TASK STATEMENT: Look through the entries below and return all lines including the word "back".

__________

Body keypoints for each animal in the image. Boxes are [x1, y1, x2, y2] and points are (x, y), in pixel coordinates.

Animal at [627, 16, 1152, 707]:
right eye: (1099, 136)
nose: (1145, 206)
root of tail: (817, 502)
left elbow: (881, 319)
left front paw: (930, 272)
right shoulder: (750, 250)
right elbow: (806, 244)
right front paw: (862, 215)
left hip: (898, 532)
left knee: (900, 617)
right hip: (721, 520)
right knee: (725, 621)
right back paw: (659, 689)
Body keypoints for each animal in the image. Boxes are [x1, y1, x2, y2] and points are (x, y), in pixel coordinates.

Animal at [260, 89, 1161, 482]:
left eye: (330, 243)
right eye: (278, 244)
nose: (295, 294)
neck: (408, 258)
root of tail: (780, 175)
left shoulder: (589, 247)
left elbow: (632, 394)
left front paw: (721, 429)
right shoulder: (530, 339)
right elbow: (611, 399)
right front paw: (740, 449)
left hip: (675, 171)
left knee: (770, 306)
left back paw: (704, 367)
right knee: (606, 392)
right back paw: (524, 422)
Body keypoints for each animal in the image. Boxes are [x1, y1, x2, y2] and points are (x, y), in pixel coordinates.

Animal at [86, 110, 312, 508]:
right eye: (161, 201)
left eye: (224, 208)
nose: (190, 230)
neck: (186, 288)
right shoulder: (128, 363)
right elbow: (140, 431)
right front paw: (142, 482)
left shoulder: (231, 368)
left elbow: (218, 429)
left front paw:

__________

REPLY:
right back paw: (659, 689)
left back paw: (704, 367)
right back paw: (524, 422)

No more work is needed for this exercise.